===== DOCUMENT EXCERPT

While I'm not that proficient in Python to actually debug this (maybe do exist ways, but I will focus on get things working first), this note to self or to others is to explain that some features of hxlquickmeta may be easier to implement after an file already saved on the local disk.
In general this would not be a problem for something that is not designed to be chained/piped, but at bare minimum is slower than how all other hxl cli commands.
Another implication is that because needs to use temporary files, while (at least for non-Excel or zipped sources I think libhxl may not need at all touch the disk if just pipe commands) is unable to streaming data without touch the disk. This could be an problem in an threat model were you handle sensitive documents in a computer were you have no control over the hardware (and the computer does not have high chance of reuse disk space again). I think that streaming data and just piping the output is possible to not leave traces on temporary files that touch the disk, but with this approach the hxlquickmeta need to save files and even if delete, access to raw bits on disk could access old contents. The Operational System maybe will use memory RAM by default (but the current version does not allow user enforce this).
The natural inclination would be extend hxl.model.Dataset. The reason for I do not do this is mostly because I don't know how to make it compatible with data streaming at this moment (also Python is not one of the languages I have more experience in production).
The second reason is because at least some parts that could change too much behavior of the base classes could break more easily after any libhxl-python update. Python, for example, while programmers use convention with _ to means private method, actually allow access even these methods. So at least on parts that I think could break easily may have some copy and paste and later if need we do some refactoring. One potential advantage of this is that even older versions of these minimum viable products may actually keep working even years later.

==========
===== MATERIAL

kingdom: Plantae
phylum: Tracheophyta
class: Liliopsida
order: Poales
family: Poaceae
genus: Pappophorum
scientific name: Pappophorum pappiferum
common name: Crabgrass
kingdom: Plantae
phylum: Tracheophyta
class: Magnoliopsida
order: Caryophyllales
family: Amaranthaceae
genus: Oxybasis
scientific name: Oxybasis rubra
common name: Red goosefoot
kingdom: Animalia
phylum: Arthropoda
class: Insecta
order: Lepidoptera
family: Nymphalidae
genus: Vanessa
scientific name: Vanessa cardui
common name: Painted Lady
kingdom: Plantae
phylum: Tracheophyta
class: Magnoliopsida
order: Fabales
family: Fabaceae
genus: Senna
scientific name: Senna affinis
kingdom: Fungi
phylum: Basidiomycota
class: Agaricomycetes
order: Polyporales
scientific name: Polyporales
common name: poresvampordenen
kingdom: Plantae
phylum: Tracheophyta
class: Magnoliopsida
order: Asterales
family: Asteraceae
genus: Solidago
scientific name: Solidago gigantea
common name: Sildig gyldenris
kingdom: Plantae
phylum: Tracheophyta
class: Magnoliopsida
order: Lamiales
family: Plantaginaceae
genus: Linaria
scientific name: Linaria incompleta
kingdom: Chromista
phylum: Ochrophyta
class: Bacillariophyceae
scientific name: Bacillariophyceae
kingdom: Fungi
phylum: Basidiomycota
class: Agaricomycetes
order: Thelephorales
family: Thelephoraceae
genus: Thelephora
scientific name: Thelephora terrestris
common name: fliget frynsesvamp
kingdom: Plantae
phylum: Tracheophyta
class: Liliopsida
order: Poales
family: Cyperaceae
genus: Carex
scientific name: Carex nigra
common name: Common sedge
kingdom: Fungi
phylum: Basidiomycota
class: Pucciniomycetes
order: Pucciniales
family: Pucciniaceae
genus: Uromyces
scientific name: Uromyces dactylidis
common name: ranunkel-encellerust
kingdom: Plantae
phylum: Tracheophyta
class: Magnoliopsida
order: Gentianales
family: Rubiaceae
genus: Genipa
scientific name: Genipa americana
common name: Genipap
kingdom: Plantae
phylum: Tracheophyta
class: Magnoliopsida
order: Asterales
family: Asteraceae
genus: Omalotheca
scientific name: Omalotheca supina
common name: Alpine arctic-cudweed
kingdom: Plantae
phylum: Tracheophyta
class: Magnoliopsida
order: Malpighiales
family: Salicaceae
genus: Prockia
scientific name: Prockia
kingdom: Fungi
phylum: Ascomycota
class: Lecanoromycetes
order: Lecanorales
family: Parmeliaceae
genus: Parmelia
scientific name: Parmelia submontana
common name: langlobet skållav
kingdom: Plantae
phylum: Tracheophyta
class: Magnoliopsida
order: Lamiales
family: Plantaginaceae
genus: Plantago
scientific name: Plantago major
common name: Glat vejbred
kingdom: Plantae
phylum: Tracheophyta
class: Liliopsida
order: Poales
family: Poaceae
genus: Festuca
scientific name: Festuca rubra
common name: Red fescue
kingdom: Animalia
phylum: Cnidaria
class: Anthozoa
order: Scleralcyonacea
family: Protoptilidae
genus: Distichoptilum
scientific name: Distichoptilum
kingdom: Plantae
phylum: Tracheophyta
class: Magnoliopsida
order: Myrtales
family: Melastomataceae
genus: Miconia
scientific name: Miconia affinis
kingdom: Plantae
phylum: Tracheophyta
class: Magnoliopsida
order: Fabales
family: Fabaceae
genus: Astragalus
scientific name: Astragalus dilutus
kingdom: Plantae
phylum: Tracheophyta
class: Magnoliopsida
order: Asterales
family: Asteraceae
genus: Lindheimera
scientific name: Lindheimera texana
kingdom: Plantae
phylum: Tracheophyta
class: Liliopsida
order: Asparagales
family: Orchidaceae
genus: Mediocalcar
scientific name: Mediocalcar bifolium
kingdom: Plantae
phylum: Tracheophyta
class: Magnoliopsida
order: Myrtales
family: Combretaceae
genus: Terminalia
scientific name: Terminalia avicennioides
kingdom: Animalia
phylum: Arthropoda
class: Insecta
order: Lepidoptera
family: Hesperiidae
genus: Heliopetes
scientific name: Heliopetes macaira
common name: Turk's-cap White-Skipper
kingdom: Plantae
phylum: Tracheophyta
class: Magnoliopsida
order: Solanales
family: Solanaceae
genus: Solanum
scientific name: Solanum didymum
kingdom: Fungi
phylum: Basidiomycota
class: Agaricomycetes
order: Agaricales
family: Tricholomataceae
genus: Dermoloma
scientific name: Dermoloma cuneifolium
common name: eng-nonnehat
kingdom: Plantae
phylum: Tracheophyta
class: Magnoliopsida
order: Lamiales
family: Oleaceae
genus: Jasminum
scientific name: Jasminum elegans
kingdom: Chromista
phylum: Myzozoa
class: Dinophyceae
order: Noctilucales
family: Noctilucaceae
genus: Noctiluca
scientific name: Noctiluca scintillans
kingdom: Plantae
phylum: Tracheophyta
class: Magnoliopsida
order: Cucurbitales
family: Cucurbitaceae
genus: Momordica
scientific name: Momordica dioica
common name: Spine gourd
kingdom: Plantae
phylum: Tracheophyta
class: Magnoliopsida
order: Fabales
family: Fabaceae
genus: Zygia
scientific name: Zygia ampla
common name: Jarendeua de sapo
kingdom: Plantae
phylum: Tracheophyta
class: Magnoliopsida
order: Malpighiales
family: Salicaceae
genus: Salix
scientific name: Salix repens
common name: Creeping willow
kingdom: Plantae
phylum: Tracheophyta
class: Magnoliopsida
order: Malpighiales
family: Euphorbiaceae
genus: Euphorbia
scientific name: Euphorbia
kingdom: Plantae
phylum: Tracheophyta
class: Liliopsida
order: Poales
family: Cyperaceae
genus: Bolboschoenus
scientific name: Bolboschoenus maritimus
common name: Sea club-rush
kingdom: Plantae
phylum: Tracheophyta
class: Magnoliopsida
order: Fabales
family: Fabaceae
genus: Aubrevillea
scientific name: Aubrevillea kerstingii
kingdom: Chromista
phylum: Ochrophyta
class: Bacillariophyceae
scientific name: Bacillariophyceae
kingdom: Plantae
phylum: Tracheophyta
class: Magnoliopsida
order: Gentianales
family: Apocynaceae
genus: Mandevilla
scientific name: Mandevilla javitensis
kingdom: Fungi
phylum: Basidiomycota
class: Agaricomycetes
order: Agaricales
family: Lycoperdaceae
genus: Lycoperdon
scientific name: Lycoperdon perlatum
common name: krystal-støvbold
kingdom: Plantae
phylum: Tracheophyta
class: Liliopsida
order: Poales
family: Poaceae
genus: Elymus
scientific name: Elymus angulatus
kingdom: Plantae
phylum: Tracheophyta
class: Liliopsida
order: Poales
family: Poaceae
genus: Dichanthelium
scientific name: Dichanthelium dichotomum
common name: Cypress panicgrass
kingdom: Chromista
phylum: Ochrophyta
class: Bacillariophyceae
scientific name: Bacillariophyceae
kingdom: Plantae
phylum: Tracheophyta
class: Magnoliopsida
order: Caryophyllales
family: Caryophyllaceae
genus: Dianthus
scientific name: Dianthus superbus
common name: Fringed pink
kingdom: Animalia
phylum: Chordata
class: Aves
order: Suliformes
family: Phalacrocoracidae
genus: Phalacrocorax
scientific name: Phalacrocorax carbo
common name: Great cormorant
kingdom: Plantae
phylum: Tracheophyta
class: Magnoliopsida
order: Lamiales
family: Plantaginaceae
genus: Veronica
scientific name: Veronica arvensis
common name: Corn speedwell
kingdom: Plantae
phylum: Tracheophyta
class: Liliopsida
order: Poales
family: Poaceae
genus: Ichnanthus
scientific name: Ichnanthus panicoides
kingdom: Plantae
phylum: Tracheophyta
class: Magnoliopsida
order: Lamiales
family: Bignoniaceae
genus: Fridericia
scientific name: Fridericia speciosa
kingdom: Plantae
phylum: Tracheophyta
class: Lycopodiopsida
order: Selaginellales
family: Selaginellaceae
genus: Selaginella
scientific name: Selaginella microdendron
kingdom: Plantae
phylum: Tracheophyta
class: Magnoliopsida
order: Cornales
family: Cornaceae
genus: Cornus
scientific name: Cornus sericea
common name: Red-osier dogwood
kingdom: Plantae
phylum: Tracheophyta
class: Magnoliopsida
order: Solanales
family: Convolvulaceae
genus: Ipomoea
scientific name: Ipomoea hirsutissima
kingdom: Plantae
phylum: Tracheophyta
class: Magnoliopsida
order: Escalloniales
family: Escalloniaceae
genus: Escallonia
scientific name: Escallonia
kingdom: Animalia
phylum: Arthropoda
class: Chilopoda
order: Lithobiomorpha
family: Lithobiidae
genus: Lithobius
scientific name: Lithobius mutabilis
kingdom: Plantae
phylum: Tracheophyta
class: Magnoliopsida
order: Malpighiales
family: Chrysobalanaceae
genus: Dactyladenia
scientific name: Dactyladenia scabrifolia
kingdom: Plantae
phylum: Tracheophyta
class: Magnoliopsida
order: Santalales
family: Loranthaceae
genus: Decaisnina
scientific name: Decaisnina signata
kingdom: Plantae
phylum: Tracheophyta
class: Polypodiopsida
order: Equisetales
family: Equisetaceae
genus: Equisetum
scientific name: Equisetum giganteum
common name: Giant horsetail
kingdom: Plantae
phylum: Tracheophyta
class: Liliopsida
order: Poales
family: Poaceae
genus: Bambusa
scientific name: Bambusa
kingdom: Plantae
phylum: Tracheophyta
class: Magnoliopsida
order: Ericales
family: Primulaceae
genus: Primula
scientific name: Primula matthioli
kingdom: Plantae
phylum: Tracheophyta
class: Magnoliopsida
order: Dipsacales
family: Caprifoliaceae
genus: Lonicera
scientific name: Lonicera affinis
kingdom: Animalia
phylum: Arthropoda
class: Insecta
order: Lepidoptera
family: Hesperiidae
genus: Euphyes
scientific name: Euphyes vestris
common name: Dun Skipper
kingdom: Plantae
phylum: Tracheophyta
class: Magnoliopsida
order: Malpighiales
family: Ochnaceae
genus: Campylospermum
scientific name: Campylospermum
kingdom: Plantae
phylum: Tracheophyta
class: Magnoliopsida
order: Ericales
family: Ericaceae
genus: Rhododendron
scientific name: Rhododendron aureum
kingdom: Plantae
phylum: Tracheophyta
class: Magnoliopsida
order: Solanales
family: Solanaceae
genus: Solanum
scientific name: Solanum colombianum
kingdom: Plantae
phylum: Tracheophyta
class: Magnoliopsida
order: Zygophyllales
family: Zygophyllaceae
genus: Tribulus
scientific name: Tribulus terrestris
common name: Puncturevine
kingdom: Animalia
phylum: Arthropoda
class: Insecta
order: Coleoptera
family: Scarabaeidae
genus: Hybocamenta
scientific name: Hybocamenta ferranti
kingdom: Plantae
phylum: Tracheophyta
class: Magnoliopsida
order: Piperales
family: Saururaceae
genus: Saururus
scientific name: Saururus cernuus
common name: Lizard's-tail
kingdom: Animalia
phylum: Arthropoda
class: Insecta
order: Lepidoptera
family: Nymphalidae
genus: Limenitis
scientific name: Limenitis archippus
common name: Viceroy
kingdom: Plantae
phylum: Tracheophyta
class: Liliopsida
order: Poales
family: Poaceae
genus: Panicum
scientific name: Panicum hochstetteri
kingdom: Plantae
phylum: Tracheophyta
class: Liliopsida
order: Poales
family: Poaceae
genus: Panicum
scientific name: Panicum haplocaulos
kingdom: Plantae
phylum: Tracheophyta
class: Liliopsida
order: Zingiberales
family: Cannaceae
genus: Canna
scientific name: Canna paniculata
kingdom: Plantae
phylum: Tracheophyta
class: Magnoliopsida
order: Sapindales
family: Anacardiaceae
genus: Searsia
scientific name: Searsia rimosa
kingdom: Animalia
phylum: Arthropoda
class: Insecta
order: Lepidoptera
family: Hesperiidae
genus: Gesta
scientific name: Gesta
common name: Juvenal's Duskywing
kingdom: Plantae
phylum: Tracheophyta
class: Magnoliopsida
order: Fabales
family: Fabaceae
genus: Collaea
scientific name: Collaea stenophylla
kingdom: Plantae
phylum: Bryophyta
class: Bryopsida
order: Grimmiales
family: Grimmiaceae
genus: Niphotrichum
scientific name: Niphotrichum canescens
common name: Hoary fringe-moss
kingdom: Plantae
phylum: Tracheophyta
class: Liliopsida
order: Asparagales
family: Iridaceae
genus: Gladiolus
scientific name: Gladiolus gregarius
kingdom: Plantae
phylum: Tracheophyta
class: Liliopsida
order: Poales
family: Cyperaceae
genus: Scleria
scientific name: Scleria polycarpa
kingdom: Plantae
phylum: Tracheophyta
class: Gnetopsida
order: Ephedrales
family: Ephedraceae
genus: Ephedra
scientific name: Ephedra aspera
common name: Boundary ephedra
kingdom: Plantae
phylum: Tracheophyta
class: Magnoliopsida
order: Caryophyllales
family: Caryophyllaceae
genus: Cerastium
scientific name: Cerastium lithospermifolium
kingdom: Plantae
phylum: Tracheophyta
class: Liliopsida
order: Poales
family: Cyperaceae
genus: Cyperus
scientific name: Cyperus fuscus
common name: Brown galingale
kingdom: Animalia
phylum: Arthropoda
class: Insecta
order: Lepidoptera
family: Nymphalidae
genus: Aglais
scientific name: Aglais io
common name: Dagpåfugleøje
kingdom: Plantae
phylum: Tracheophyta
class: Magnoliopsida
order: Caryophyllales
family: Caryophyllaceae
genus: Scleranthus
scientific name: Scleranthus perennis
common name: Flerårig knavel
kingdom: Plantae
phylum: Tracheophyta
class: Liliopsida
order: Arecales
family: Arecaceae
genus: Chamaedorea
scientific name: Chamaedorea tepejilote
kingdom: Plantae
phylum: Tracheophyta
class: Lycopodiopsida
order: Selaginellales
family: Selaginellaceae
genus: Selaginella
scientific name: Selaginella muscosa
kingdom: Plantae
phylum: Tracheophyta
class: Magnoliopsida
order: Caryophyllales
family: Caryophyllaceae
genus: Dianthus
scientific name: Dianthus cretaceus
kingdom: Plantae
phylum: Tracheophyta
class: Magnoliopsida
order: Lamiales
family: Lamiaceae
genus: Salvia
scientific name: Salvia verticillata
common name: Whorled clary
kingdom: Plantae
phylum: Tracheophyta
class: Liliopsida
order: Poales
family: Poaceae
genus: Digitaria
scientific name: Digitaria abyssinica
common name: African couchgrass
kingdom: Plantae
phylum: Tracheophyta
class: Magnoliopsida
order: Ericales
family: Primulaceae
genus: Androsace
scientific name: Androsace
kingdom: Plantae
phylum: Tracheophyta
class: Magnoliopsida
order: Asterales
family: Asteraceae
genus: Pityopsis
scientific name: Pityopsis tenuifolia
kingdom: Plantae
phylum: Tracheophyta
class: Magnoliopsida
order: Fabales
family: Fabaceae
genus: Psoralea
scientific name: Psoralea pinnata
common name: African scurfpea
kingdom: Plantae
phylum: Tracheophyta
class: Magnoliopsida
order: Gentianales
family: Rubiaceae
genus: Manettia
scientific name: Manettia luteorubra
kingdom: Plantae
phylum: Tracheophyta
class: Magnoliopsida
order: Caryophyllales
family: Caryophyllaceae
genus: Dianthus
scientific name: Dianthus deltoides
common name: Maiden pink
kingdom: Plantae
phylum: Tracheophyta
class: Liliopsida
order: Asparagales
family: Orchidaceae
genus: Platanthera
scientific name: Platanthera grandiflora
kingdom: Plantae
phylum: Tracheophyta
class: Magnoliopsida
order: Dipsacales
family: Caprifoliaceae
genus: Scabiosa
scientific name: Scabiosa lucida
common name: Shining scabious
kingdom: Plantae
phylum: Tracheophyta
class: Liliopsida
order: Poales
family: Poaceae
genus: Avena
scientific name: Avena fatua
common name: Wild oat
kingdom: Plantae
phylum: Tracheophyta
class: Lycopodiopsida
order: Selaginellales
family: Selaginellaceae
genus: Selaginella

==========

(DIRECTION):
Return the hxlquickmeta note word for word, in full, with nothing changed.

(COMPLETE ANSWER):
While I'm not that proficient in Python to actually debug this (maybe do exist ways, but I will focus on get things working first), this note to self or to others is to explain that some features of hxlquickmeta may be easier to implement after an file already saved on the local disk.
In general this would not be a problem for something that is not designed to be chained/piped, but at bare minimum is slower than how all other hxl cli commands.
Another implication is that because needs to use temporary files, while (at least for non-Excel or zipped sources I think libhxl may not need at all touch the disk if just pipe commands) is unable to streaming data without touch the disk. This could be an problem in an threat model were you handle sensitive documents in a computer were you have no control over the hardware (and the computer does not have high chance of reuse disk space again). I think that streaming data and just piping the output is possible to not leave traces on temporary files that touch the disk, but with this approach the hxlquickmeta need to save files and even if delete, access to raw bits on disk could access old contents. The Operational System maybe will use memory RAM by default (but the current version does not allow user enforce this).
The natural inclination would be extend hxl.model.Dataset. The reason for I do not do this is mostly because I don't know how to make it compatible with data streaming at this moment (also Python is not one of the languages I have more experience in production).
The second reason is because at least some parts that could change too much behavior of the base classes could break more easily after any libhxl-python update. Python, for example, while programmers use convention with _ to means private method, actually allow access even these methods. So at least on parts that I think could break easily may have some copy and paste and later if need we do some refactoring. One potential advantage of this is that even older versions of these minimum viable products may actually keep working even years later.